[Collected data entries]
— START —
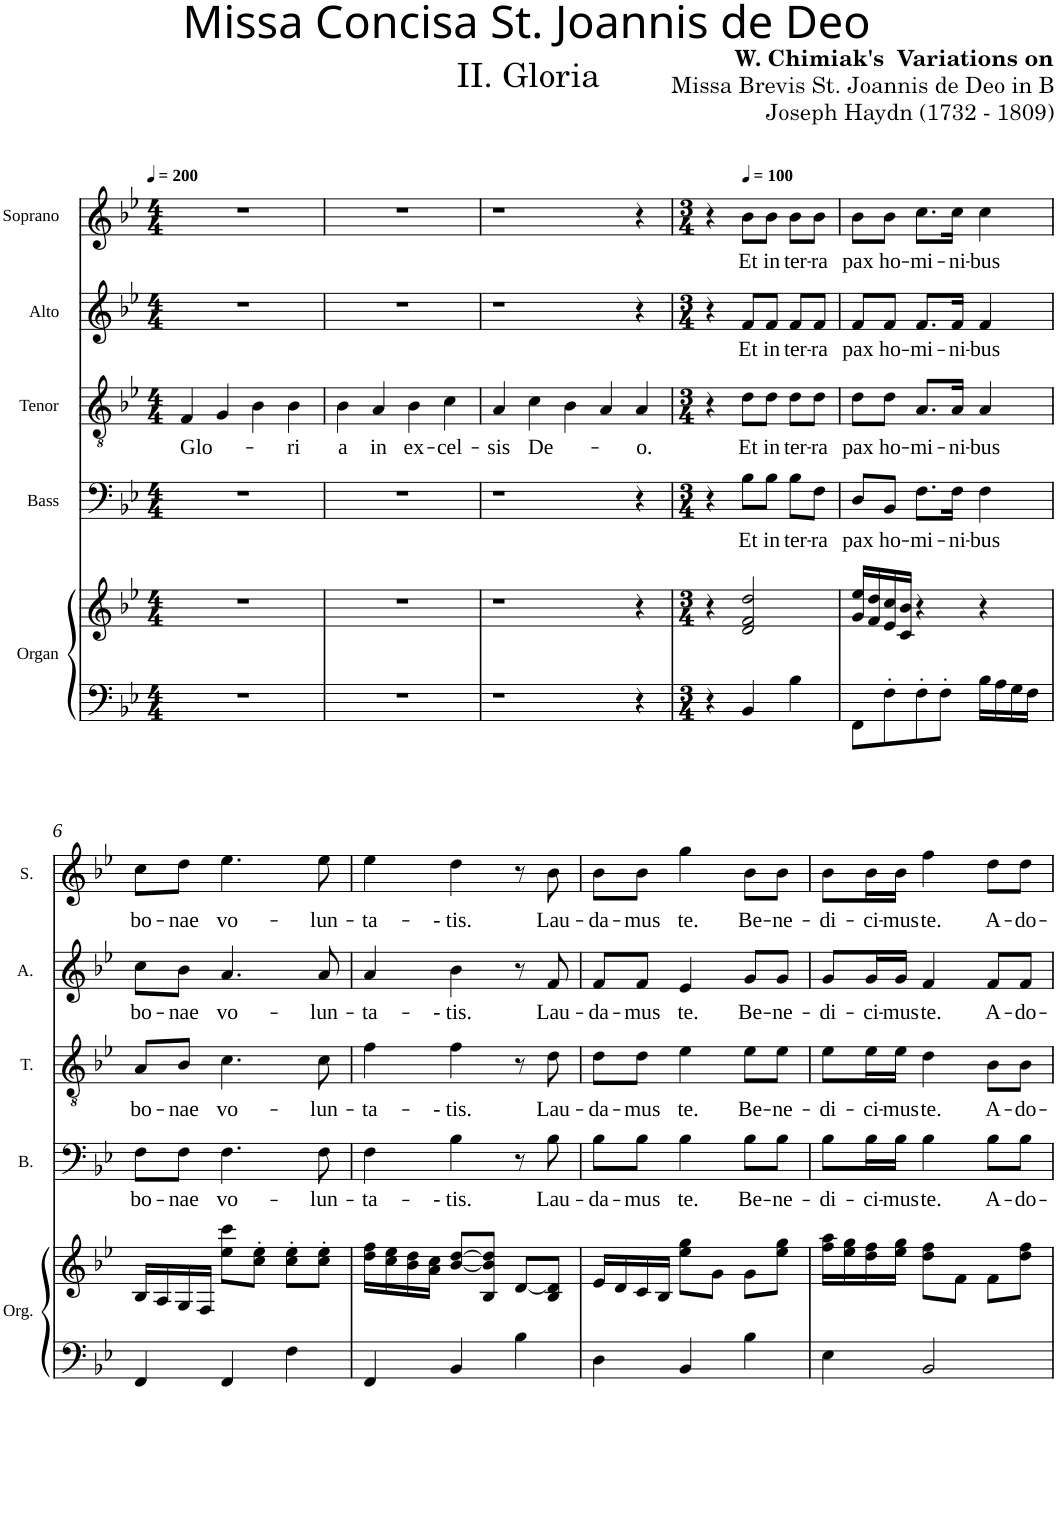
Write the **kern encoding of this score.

**kern	**kern	**kern	**text	**kern	**text	**kern	**text	**kern	**text
*part5	*part5	*part4	*part4	*part3	*part3	*part2	*part2	*part1	*part1
*staff6	*staff5	*staff4	*staff4	*staff3	*staff3	*staff2	*staff2	*staff1	*staff1
*I"Organ	*	*I"Bass	*	*I"Tenor	*	*I"Alto	*	*I"Soprano	*
*I'Org.	*	*I'B.	*	*I'T.	*	*I'A.	*	*I'S.	*
*clefF4	*clefG2	*clefF4	*	*clefGv2	*	*clefG2	*	*clefG2	*
*k[b-e-]	*k[b-e-]	*k[b-e-]	*	*k[b-e-]	*	*k[b-e-]	*	*k[b-e-]	*
*M4/4	*M4/4	*M4/4	*	*M4/4	*	*M4/4	*	*M4/4	*
*MM200	*MM200	*MM200	*	*MM200	*	*MM200	*	*MM200	*
=1	=1	=1	=1	=1	=1	=1	=1	=1	=1
!	!	!	!	!	!LO:LY:b	!	!	!	!
1r	1r	1r	.	4F/	Glo-	1r	.	1r	.
.	.	.	.	4G/	.	.	.	.	.
.	.	.	.	4B-\	.	.	.	.	.
!	!	!	!	!	!LO:LY:b	!	!	!	!
.	.	.	.	4B-\	-ri	.	.	.	.
=2	=2	=2	=2	=2	=2	=2	=2	=2	=2
!	!	!	!	!	!LO:LY:b	!	!	!	!
1r	1r	1r	.	4B-\	a	1r	.	1r	.
!	!	!	!	!	!LO:LY:b	!	!	!	!
.	.	.	.	4A/	in	.	.	.	.
!	!	!	!	!	!LO:LY:b	!	!	!	!
.	.	.	.	4B-\	ex-	.	.	.	.
!	!	!	!	!	!LO:LY:b	!	!	!	!
.	.	.	.	4c\	-cel-	.	.	.	.
=3	=3	=3	=3	=3	=3	=3	=3	=3	=3
!	!	!	!	!	!LO:LY:b	!	!	!	!
1r	1r	1r	.	4A/	-sis	1r	.	1r	.
!	!	!	!	!	!LO:LY:b	!	!	!	!
.	.	.	.	4c\	De-	.	.	.	.
.	.	.	.	4B-\	.	.	.	.	.
.	.	.	.	4A/	.	.	.	.	.
!	!	!	!	!	!LO:LY:b	!	!	!	!
4r	4r	4r	.	4A/	-o.	4r	.	4r	.
=4	=4	=4	=4	=4	=4	=4	=4	=4	=4
*M3/4	*M3/4	*M3/4	*	*M3/4	*	*M3/4	*	*M3/4	*
4r	4r	4r	.	4r	.	4r	.	4r	.
*	*	*	*	*	*	*	*	*MM100	*
!	!	!	!LO:LY:b	!	!LO:LY:b	!	!LO:LY:b	!	!LO:LY:b
4BB-/	2d/ 2f/ 2dd/	8B-\L	Et	8d\L	Et	8f/L	Et	8b-\L	Et
!	!	!	!LO:LY:b	!	!LO:LY:b	!	!LO:LY:b	!	!LO:LY:b
.	.	8B-\J	in	8d\J	in	8f/J	in	8b-\J	in
!	!	!	!LO:LY:b	!	!LO:LY:b	!	!LO:LY:b	!	!LO:LY:b
4B-\	.	8B-\L	-ter-	8d\L	ter-	8f/L	ter-	8b-\L	ter-
!	!	!	!LO:LY:b	!	!LO:LY:b	!	!LO:LY:b	!	!LO:LY:b
.	.	8F\J	-ra	8d\J	-ra	8f/J	-ra	8b-\J	-ra
=5	=5	=5	=5	=5	=5	=5	=5	=5	=5
!	!	!	!LO:LY:b	!	!LO:LY:b	!	!LO:LY:b	!	!LO:LY:b
8FF\L	16g/ 16ee-/LL	8D/L	pax	8d\L	pax	8f/L	pax	8b-\L	pax
.	16f/ 16dd/	.	.	.	.	.	.	.	.
!	!	!	!LO:LY:b	!	!LO:LY:b	!	!LO:LY:b	!	!LO:LY:b
8F'\	16e-/ 16cc/	8BB-/J	ho-	8d\J	ho-	8f/J	ho-	8b-\J	ho-
.	16c/ 16b-/JJ	.	.	.	.	.	.	.	.
!	!	!	!LO:LY:b	!	!LO:LY:b	!	!LO:LY:b	!	!LO:LY:b
8F'\	4r	8.F\L	-mi-	8.A/L	-mi-	8.f/L	-mi-	8.cc\L	-mi-
8F'\J	.	.	.	.	.	.	.	.	.
!	!	!	!LO:LY:b	!	!LO:LY:b	!	!LO:LY:b	!	!LO:LY:b
.	.	16F\Jk	-ni-	16A/Jk	-ni-	16f/Jk	-ni-	16cc\Jk	-ni-
!	!	!	!LO:LY:b	!	!LO:LY:b	!	!LO:LY:b	!	!LO:LY:b
16B-\LL	4r	4F\	-bus	4A/	-bus	4f/	-bus	4cc\	-bus
16A\	.	.	.	.	.	.	.	.	.
16G\	.	.	.	.	.	.	.	.	.
16F\JJ	.	.	.	.	.	.	.	.	.
!!LO:LB:g=z
=6	=6	=6	=6	=6	=6	=6	=6	=6	=6
!	!	!	!LO:LY:b	!	!LO:LY:b	!	!LO:LY:b	!	!LO:LY:b
4FF/	16B-/LL	8F\L	bo-	8A/L	bo-	8cc\L	bo-	8cc\L	bo-
.	16A/	.	.	.	.	.	.	.	.
!	!	!	!LO:LY:b	!	!LO:LY:b	!	!LO:LY:b	!	!LO:LY:b
.	16G/	8F\J	-nae	8B-/J	-nae	8b-\J	-nae	8dd\J	-nae
.	16F/JJ	.	.	.	.	.	.	.	.
!	!	!	!LO:LY:b	!	!LO:LY:b	!	!LO:LY:b	!	!LO:LY:b
4FF/	8ee-\ 8ccc\L	4.F\	vo-	4.c\	vo-	4.a/	vo-	4.ee-\	vo-
.	8cc\' 8ee-\'J	.	.	.	.	.	.	.	.
4F\	8cc\' 8ee-\'L	.	.	.	.	.	.	.	.
!	!	!	!LO:LY:b	!	!LO:LY:b	!	!LO:LY:b	!	!LO:LY:b
.	8cc\' 8ee-\'J	8F\	-lun-	8c\	-lun-	8a/	-lun-	8ee-\	-lun-
=7	=7	=7	=7	=7	=7	=7	=7	=7	=7
!	!	!	!LO:LY:b	!	!LO:LY:b	!	!LO:LY:b	!	!LO:LY:b
4FF/	16dd\ 16ff\LL	4F\	-ta-	4f\	-ta-	4a/	-ta-	4ee-\	-ta-
.	16cc\ 16ee-\	.	.	.	.	.	.	.	.
.	16b-\ 16dd\	.	.	.	.	.	.	.	.
.	16a\ 16cc\JJ	.	.	.	.	.	.	.	.
!	!	!	!LO:LY:b	!	!LO:LY:b	!	!LO:LY:b	!	!LO:LY:b
4BB-/	[8b-/ [8dd/L	4B-\	-- tis.	4f\	-- tis.	4b-\	-- tis.	4dd\	-- tis.
.	8B-/ 8b-/] 8dd/]J	.	.	.	.	.	.	.	.
4B-\	[8d/L	8r	.	8r	.	8r	.	8r	.
!	!	!	!LO:LY:b	!	!LO:LY:b	!	!LO:LY:b	!	!LO:LY:b
.	8B-/ 8d/]J	8B-\	Lau-	8d\	Lau-	8f/	Lau-	8b-\	Lau-
=8	=8	=8	=8	=8	=8	=8	=8	=8	=8
!	!	!	!LO:LY:b	!	!LO:LY:b	!	!LO:LY:b	!	!LO:LY:b
4D\	16e-/LL	8B-\L	-da-	8d\L	-da-	8f/L	-da-	8b-\L	-da-
.	16d/	.	.	.	.	.	.	.	.
!	!	!	!LO:LY:b	!	!LO:LY:b	!	!LO:LY:b	!	!LO:LY:b
.	16c/	8B-\J	-mus	8d\J	-mus	8f/J	-mus	8b-\J	-mus
.	16B-/JJ	.	.	.	.	.	.	.	.
!	!	!	!LO:LY:b	!	!LO:LY:b	!	!LO:LY:b	!	!LO:LY:b
4BB-/	8ee-\ 8gg\L	4B-\	te.	4e-\	te.	4e-/	te.	4gg\	te.
.	8g\J	.	.	.	.	.	.	.	.
!	!	!	!LO:LY:b	!	!LO:LY:b	!	!LO:LY:b	!	!LO:LY:b
4B-\	8g\L	8B-\L	Be-	8e-\L	Be-	8g/L	Be-	8b-\L	Be-
!	!	!	!LO:LY:b	!	!LO:LY:b	!	!LO:LY:b	!	!LO:LY:b
.	8ee-\ 8gg\J	8B-\J	-ne-	8e-\J	-ne-	8g/J	-ne-	8b-\J	-ne-
=9	=9	=9	=9	=9	=9	=9	=9	=9	=9
!	!	!	!LO:LY:b	!	!LO:LY:b	!	!LO:LY:b	!	!LO:LY:b
4E-\	16ff\ 16aa\LL	8B-\L	-di-	8e-\L	-di-	8g/L	-di-	8b-\L	-di-
.	16ee-\ 16gg\	.	.	.	.	.	.	.	.
!	!	!	!LO:LY:b	!	!LO:LY:b	!	!LO:LY:b	!	!LO:LY:b
.	16dd\ 16ff\	16B-\L	-ci-	16e-\L	-ci-	16g/L	-ci-	16b-\L	-ci-
!	!	!	!LO:LY:b	!	!LO:LY:b	!	!LO:LY:b	!	!LO:LY:b
.	16ee-\ 16gg\JJ	16B-\JJ	-mus	16e-\JJ	-mus	16g/JJ	-mus	16b-\JJ	-mus
!	!	!	!LO:LY:b	!	!LO:LY:b	!	!LO:LY:b	!	!LO:LY:b
2BB-/	8dd\ 8ff\L	4B-\	te.	4d\	te.	4f/	te.	4ff\	te.
.	8f\J	.	.	.	.	.	.	.	.
!	!	!	!LO:LY:b	!	!LO:LY:b	!	!LO:LY:b	!	!LO:LY:b
.	8f\L	8B-\L	A-	8B-\L	A-	8f/L	A-	8dd\L	A-
!	!	!	!LO:LY:b	!	!LO:LY:b	!	!LO:LY:b	!	!LO:LY:b
.	8dd\ 8ff\J	8B-\J	-do-	8B-\J	-do-	8f/J	-do-	8dd\J	-do-
=	=	=	=	=	=	=	=	=	=
*-	*-	*-	*-	*-	*-	*-	*-	*-	*-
— END —
> **TO BE DONE**
Collect every line in the data above that contains the string "kern", and copy each of those lines in full.

> **RESPONSE TO THIS TASK**
Write the **kern encoding of this score.
**kern	**kern	**kern	**text	**kern	**text	**kern	**text	**kern	**text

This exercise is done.